Saved data entries:
--- START ---

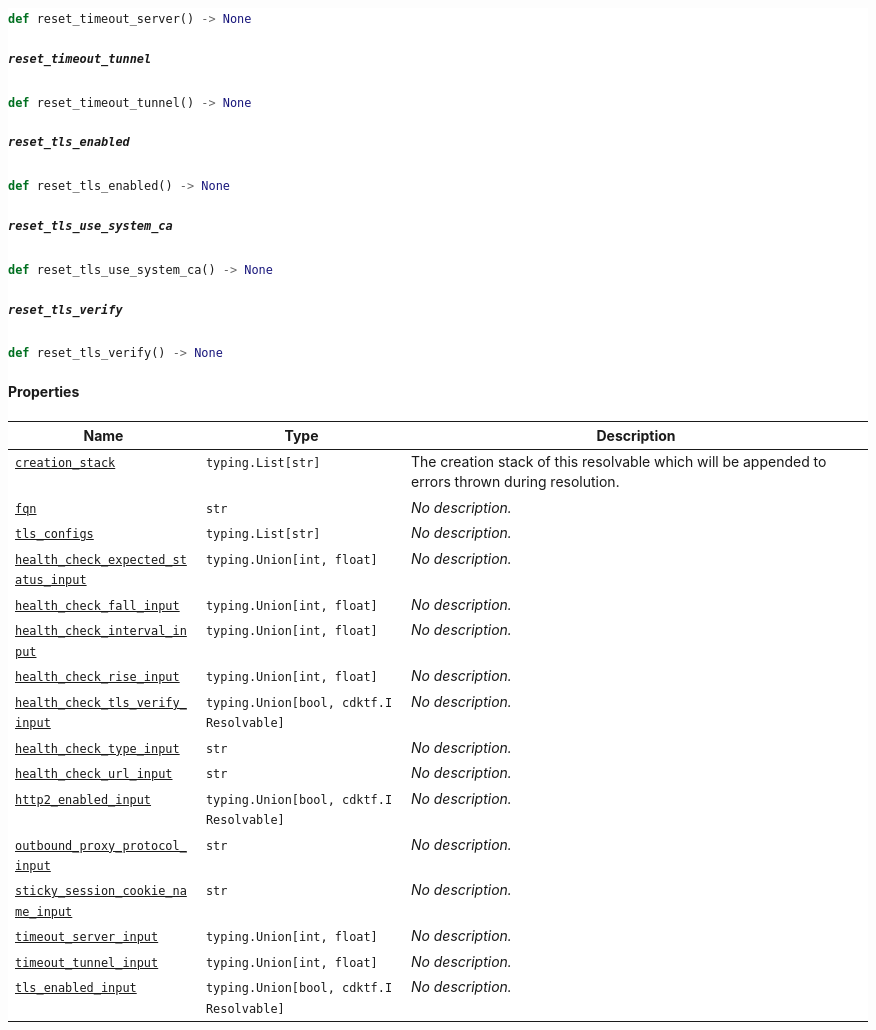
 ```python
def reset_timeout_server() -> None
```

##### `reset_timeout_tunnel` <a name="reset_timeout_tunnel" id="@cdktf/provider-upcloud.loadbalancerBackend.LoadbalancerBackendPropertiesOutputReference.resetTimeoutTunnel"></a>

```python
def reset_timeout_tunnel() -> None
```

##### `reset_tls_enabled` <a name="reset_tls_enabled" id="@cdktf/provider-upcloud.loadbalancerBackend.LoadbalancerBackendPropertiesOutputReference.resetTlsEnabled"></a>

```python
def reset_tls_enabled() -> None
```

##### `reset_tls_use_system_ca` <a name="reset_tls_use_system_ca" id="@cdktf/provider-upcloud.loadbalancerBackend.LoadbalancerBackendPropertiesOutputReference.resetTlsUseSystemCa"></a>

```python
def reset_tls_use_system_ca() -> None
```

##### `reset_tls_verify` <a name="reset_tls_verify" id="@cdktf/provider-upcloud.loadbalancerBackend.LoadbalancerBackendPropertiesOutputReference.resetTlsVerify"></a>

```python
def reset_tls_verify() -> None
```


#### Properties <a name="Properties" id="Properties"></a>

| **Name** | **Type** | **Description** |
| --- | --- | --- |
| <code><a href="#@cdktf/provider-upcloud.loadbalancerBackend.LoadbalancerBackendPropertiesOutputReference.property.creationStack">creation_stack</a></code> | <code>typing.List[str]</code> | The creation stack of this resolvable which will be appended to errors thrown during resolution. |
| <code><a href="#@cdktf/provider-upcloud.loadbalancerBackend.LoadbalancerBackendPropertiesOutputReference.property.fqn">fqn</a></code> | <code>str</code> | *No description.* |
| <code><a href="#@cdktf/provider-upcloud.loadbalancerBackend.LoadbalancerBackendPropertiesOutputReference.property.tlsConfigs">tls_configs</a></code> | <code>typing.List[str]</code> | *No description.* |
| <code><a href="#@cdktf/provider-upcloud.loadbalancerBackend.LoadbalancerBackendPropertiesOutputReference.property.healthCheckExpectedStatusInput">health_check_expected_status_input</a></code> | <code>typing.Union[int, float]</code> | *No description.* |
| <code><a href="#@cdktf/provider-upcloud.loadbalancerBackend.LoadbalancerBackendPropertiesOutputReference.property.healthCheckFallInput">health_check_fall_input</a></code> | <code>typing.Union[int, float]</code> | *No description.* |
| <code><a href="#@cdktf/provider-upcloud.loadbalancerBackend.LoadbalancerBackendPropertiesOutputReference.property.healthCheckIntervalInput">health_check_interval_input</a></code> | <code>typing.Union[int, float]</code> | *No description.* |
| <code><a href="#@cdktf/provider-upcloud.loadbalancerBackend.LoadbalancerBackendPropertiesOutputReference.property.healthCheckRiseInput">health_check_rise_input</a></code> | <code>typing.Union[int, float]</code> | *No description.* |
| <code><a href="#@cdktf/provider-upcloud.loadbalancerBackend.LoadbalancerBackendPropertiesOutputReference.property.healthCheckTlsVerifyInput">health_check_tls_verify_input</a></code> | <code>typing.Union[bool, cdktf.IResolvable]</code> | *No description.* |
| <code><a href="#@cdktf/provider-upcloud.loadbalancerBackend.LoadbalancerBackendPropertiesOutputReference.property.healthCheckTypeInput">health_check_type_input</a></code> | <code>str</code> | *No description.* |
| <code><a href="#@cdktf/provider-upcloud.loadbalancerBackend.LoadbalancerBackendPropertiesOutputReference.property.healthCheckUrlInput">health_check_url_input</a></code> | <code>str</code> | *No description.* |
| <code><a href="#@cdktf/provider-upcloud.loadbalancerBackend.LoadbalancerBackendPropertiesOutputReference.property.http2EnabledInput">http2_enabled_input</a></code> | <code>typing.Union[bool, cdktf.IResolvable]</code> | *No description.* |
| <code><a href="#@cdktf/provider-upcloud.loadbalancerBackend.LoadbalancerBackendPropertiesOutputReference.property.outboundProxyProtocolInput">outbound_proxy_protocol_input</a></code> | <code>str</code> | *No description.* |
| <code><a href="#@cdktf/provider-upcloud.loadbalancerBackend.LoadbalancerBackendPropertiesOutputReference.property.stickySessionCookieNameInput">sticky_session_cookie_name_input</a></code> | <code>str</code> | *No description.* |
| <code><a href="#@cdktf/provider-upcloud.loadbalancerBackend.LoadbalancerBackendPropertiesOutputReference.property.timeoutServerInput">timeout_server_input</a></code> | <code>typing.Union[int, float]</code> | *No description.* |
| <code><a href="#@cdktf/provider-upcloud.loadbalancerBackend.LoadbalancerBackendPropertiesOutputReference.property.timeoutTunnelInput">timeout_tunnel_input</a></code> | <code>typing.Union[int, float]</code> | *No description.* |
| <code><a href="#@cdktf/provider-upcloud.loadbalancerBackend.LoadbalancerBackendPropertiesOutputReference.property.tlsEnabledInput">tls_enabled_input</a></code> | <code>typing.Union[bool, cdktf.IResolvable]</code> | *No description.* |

--- END ---

**Your instructions**
What you return must match the records line for line, with the pictures left out.

**Reply**
 ```python
def reset_timeout_server() -> None
```

##### `reset_timeout_tunnel` <a name="reset_timeout_tunnel" id="@cdktf/provider-upcloud.loadbalancerBackend.LoadbalancerBackendPropertiesOutputReference.resetTimeoutTunnel"></a>

```python
def reset_timeout_tunnel() -> None
```

##### `reset_tls_enabled` <a name="reset_tls_enabled" id="@cdktf/provider-upcloud.loadbalancerBackend.LoadbalancerBackendPropertiesOutputReference.resetTlsEnabled"></a>

```python
def reset_tls_enabled() -> None
```

##### `reset_tls_use_system_ca` <a name="reset_tls_use_system_ca" id="@cdktf/provider-upcloud.loadbalancerBackend.LoadbalancerBackendPropertiesOutputReference.resetTlsUseSystemCa"></a>

```python
def reset_tls_use_system_ca() -> None
```

##### `reset_tls_verify` <a name="reset_tls_verify" id="@cdktf/provider-upcloud.loadbalancerBackend.LoadbalancerBackendPropertiesOutputReference.resetTlsVerify"></a>

```python
def reset_tls_verify() -> None
```


#### Properties <a name="Properties" id="Properties"></a>

| **Name** | **Type** | **Description** |
| --- | --- | --- |
| <code><a href="#@cdktf/provider-upcloud.loadbalancerBackend.LoadbalancerBackendPropertiesOutputReference.property.creationStack">creation_stack</a></code> | <code>typing.List[str]</code> | The creation stack of this resolvable which will be appended to errors thrown during resolution. |
| <code><a href="#@cdktf/provider-upcloud.loadbalancerBackend.LoadbalancerBackendPropertiesOutputReference.property.fqn">fqn</a></code> | <code>str</code> | *No description.* |
| <code><a href="#@cdktf/provider-upcloud.loadbalancerBackend.LoadbalancerBackendPropertiesOutputReference.property.tlsConfigs">tls_configs</a></code> | <code>typing.List[str]</code> | *No description.* |
| <code><a href="#@cdktf/provider-upcloud.loadbalancerBackend.LoadbalancerBackendPropertiesOutputReference.property.healthCheckExpectedStatusInput">health_check_expected_status_input</a></code> | <code>typing.Union[int, float]</code> | *No description.* |
| <code><a href="#@cdktf/provider-upcloud.loadbalancerBackend.LoadbalancerBackendPropertiesOutputReference.property.healthCheckFallInput">health_check_fall_input</a></code> | <code>typing.Union[int, float]</code> | *No description.* |
| <code><a href="#@cdktf/provider-upcloud.loadbalancerBackend.LoadbalancerBackendPropertiesOutputReference.property.healthCheckIntervalInput">health_check_interval_input</a></code> | <code>typing.Union[int, float]</code> | *No description.* |
| <code><a href="#@cdktf/provider-upcloud.loadbalancerBackend.LoadbalancerBackendPropertiesOutputReference.property.healthCheckRiseInput">health_check_rise_input</a></code> | <code>typing.Union[int, float]</code> | *No description.* |
| <code><a href="#@cdktf/provider-upcloud.loadbalancerBackend.LoadbalancerBackendPropertiesOutputReference.property.healthCheckTlsVerifyInput">health_check_tls_verify_input</a></code> | <code>typing.Union[bool, cdktf.IResolvable]</code> | *No description.* |
| <code><a href="#@cdktf/provider-upcloud.loadbalancerBackend.LoadbalancerBackendPropertiesOutputReference.property.healthCheckTypeInput">health_check_type_input</a></code> | <code>str</code> | *No description.* |
| <code><a href="#@cdktf/provider-upcloud.loadbalancerBackend.LoadbalancerBackendPropertiesOutputReference.property.healthCheckUrlInput">health_check_url_input</a></code> | <code>str</code> | *No description.* |
| <code><a href="#@cdktf/provider-upcloud.loadbalancerBackend.LoadbalancerBackendPropertiesOutputReference.property.http2EnabledInput">http2_enabled_input</a></code> | <code>typing.Union[bool, cdktf.IResolvable]</code> | *No description.* |
| <code><a href="#@cdktf/provider-upcloud.loadbalancerBackend.LoadbalancerBackendPropertiesOutputReference.property.outboundProxyProtocolInput">outbound_proxy_protocol_input</a></code> | <code>str</code> | *No description.* |
| <code><a href="#@cdktf/provider-upcloud.loadbalancerBackend.LoadbalancerBackendPropertiesOutputReference.property.stickySessionCookieNameInput">sticky_session_cookie_name_input</a></code> | <code>str</code> | *No description.* |
| <code><a href="#@cdktf/provider-upcloud.loadbalancerBackend.LoadbalancerBackendPropertiesOutputReference.property.timeoutServerInput">timeout_server_input</a></code> | <code>typing.Union[int, float]</code> | *No description.* |
| <code><a href="#@cdktf/provider-upcloud.loadbalancerBackend.LoadbalancerBackendPropertiesOutputReference.property.timeoutTunnelInput">timeout_tunnel_input</a></code> | <code>typing.Union[int, float]</code> | *No description.* |
| <code><a href="#@cdktf/provider-upcloud.loadbalancerBackend.LoadbalancerBackendPropertiesOutputReference.property.tlsEnabledInput">tls_enabled_input</a></code> | <code>typing.Union[bool, cdktf.IResolvable]</code> | *No description.* |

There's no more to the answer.